Yapılan bir başka çalışmada ise besleyici olmayan tatlandırıcıların gebelik dönemi ve uzun vadede kullanımının sağlık etkileri üzerinde çalışılmıştır. Besleyici olmayan tatlandırıcıları içeren ürünlerin hamilelik sırasında kullanımının da son yıllarda arttığı anket çalışması saptanmıştır.  Yaklaşık hamile kadınların % 30'unun kendi isteği ile tatlandırıcı içeren ürünleri tükettiğini bildirmiştir. Gebe olmayan katılımcılar ve hayvan modelleriyle yapılan klinik çalışmalarda, besleyici olmayan tatlandırıcıların bağırsak hormonal salgısını, glikoz emilimini, iştahını, böbrek fonksiyonunu, in vitro insülin salgısını, adipogenezi ve bağırsak bakterilerinin mikrobiyom disbiyozunu değiştirdiği gösterilmiştir. Gebe hayvan modellerinde, besleyici olmayan tatlandırıcı tüketimi, yaşamın ilerleyen dönemlerinde değişen tatlı tat tercihi ve yavrularda metabolik düzensizliklere (örneğin, yüksek vücut kitle indeksi, artan obezite riski, mikrobiyom disbiyozu ve anormal karaciğer fonksiyon testleri) neden olabilmektedir. Özetle bazı kanıtlara rağmen, hamile kadınlar için besleyici olmayan tatlandırıcı tüketimi için belirli bir kılavuz bulunmamaktadır fakat bunun olumsuz etkileri ile ilgili klinik çalışmalar vardır. Ayrıca uzun vadede besleyici olmayan tatlandırıcıların tüketiminin kişinin sağlık parametreleri üzerine olumsuz etki yaratmayacağın dair henüz yeterli kanıt bulunmamaktadır.

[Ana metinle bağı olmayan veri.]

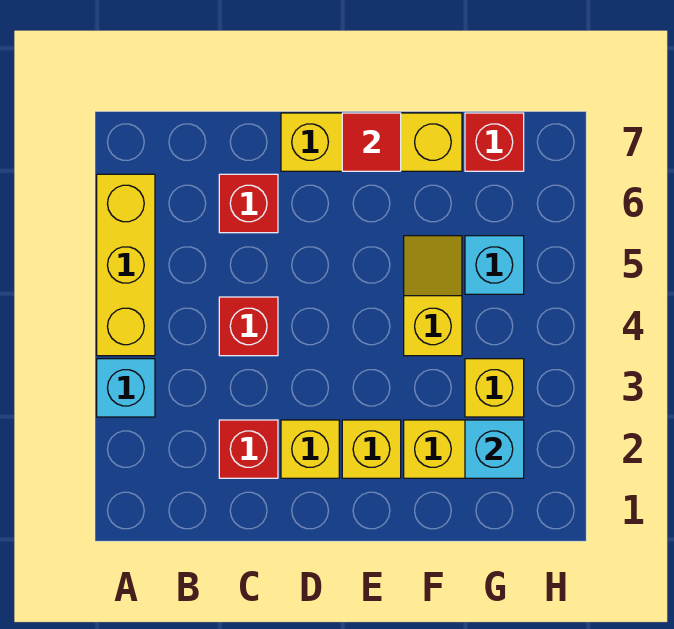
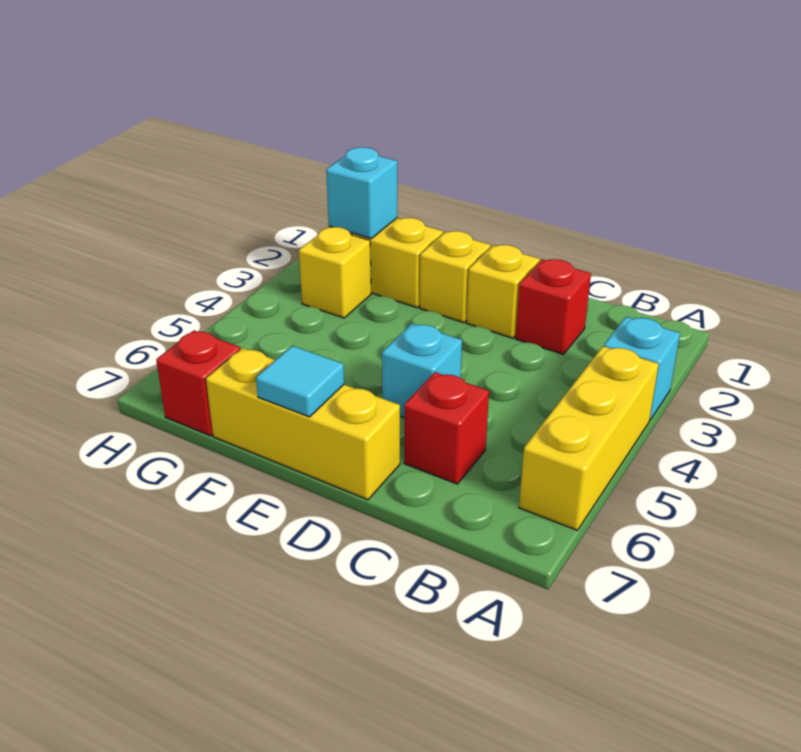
red brick C4 level 1 -> none
red tile E7 level 2 -> cyan tile E7 level 2
yellow slope F4:F5 level 1 top 4 -> none
cyan brick G5 level 1 -> cyan brick D5 level 1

Buradaki çalışmaların özeti olarak; henüz masumiyeti tamamen kanıtlanmayan besleyici olmayan tatlandırıcıları özellikle özel gruplar olmak üzere sürekli ve aşırı tüketen bireylerin sağlık durumları için risk faktörleri oluşabileceğini söyleyebiliriz.

Tüm bu yazıda gördüğünüz üzere aslında light ve diyet ürünler henüz tamamen zararsız ilan edilmemiştir. Bu ürünlerin sağlık etkileri üzerine henüz yeterli çalışmalar, özellikle yeterli klinik çalışmalar henüz yapılmamıştır. Masumiyeti tamamen kanıtlanana kadar besleyici olmayan tatlandırıcıları ve yağsız süt ürünlerinin tüketimi bireysel olarak sınırlandırılmalıdır.

 

Sayfa içeriği sadece bilgilendirme amaçlıdır, tanı ve tedavi için mutlaka doktorunuza başvurunuz.